Background and introduction to the Code of Practice on Consultation
The current Code of Practice was developed following a review of Government consultation practices in 2007. The Government published a paper seeking people’s views on how the Government currently consults and what improvements should be made. Over 100 responses were received to this paper.
In addition, 20 meetings were held around the UK, an online discussion forum was put in place and market research into the views of citizens on Government consultations was commissioned. The evidence gathered from this exercise is summarised in the following document, which forms the basis of the Code of Practice:
Effective consultation: asking the right questions, asking the right people, listening to the answers. Government response (PDF, 165KB)
The Code consists of seven headline criteria which should be reproduced in formal consultation documents, and key points supporting each of these criteria. The seven criteria and a brief description are reproduced below. For the full Code, see:
Code of practice on consultation (PDF, 223KB)
The commentary below highlights some of the key aspects of the Code. You will need to read the full Code to be fully aware of the Government’s policy on formal consultation.
Deviation from the criteria of the Code of Practice may, at times, be unavoidable. Policy leads responsible for consultations which deviate from the Code are expected to seek clearance from the relevant Minister in their Department on the deviation and the deviation(s) should be explained in the consultation document. Organisations without a Minister should get clearance from an equivalent senior person such as the organisation's Chief Executive.

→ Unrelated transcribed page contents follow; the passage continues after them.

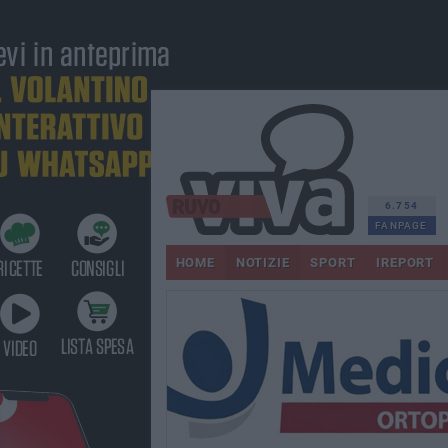
6.754
FANPAGE
HOME
NOTIZIE
SPORT
IREPORT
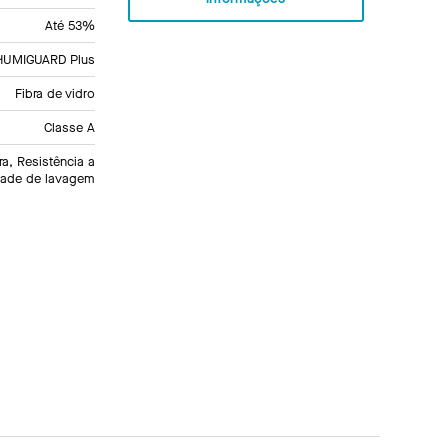
Até 53%
HUMIGUARD Plus
Fibra de vidro
Classe A
ra, Resistência a
dade de lavagem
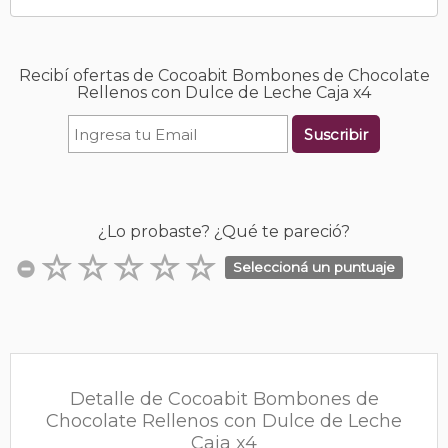
Recibí ofertas de Cocoabit Bombones de Chocolate
Rellenos con Dulce de Leche Caja x4
Suscribir
¿Lo probaste? ¿Qué te pareció?
Seleccioná un puntuaje
Detalle de Cocoabit Bombones de
Chocolate Rellenos con Dulce de Leche
Caja x4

Criterion 1: When to consult
Formal consultation should take place at a stage when there is scope to influence the policy outcome.
This criterion is about balancing the need to consult early so that Government can benefit from the input of stakeholders and stakeholders’ desire to be consulted in the formative stages of policy development, with the ability to put enough information in the public domain to facilitate an informed debate.

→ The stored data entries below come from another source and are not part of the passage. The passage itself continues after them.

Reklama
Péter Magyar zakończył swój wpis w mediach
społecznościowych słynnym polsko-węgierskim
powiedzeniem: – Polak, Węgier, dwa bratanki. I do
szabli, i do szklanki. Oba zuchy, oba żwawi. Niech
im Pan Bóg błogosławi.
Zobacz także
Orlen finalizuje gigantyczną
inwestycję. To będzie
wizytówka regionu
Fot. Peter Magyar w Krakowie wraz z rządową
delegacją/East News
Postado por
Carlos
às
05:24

This criterion also addresses the need sometimes to use methods other than formal consultation for seeking input, and issues around consulting during election periods.
Criterion 2: Duration of consultation exercises
Consultations should normally last for at least 12 weeks with consideration given to longer timescales where feasible and sensible.
This criterion is similar to criteria of previous versions of the Code of Practice on Consultation but with the requirement to consider longer periods for example if a consultation goes over the summer holiday period. It also sets out how to handle an unavoidably shorter consultation exercise.
Criterion 3: Clarity of scope and impact
Consultation documents should be clear about the consultation process, what is being proposed, the scope to influence and the expected costs and benefits of the proposals.
This criterion stresses the importance of being absolutely clear about the reason for the consultation exercise and how it will be run. It also stresses the importance of being clear regarding what the consultation is about and requires that any Impact Assessment work is integral to the consultation document so that the consultation is truly about getting good evidence on which to base policy decisions. Consideration should be given to using consultation exercises to seek views on the coverage of new policies and to seek views on approaches to different groups to ensure proportionate implementation.
Criterion 4: Accessibility of consultation exercises
Consultation exercises should be designed to be accessible to, and clearly targeted at, those people the exercise is intended to reach.
This criterion is about the importance of stakeholder-mapping and designing processes around the audiences each consultation needs to reach. It also talks about the importance of making it easy to work out quickly whether a consultation is of interest/relevance to the reader through the adoption of a standard table of basic information.
Criterion 5: The burden of consultation
Keeping the burden of consultation to a minimum is essential if consultations are to be effective and if consultees’ buy-in is to be obtained.
This criterion is about acknowledging that consultation fatigue is real. Making best possible use of existing data and asking consultees to add to it or validate it is generally less burdensome than asking again for the same information. The criterion also talks about joining up consultation exercises and keeping to a minimum any administration associated with consultation. Intelligent use of new technology can also, in some circumstances and for some stakeholders, help reduce the burden of consultation.
Criterion 6: Responsiveness of consultation exercises
Consultation responses should be analysed carefully and clear feedback should be provided to participants following the consultation.
This criterion deals with the analysis of all input received during consultation exercises and keeping people informed following consultation exercises, primarily through the production of a summary of the responses and explaining how the consultation exercise has influenced policy development. This should normally be published before or alongside any further action such as the laying of a bill before Parliament. The criterion also addresses the requirement to provide consultees with the possibility to submit comments to the Department's Consultation Co-ordinator regarding the process of the consultation exercises.
Criterion 7: Capacity to consult
Officials running consultations should seek guidance in how to run an effective consultation exercise and share what they have learned from the experience.
This criterion covers the need for organisations adopting the Code to appoint a Consultation Co-ordinator and briefly sets out the Co-ordinator's role. The criterion also talks about monitoring effectiveness of consultations and sharing learning.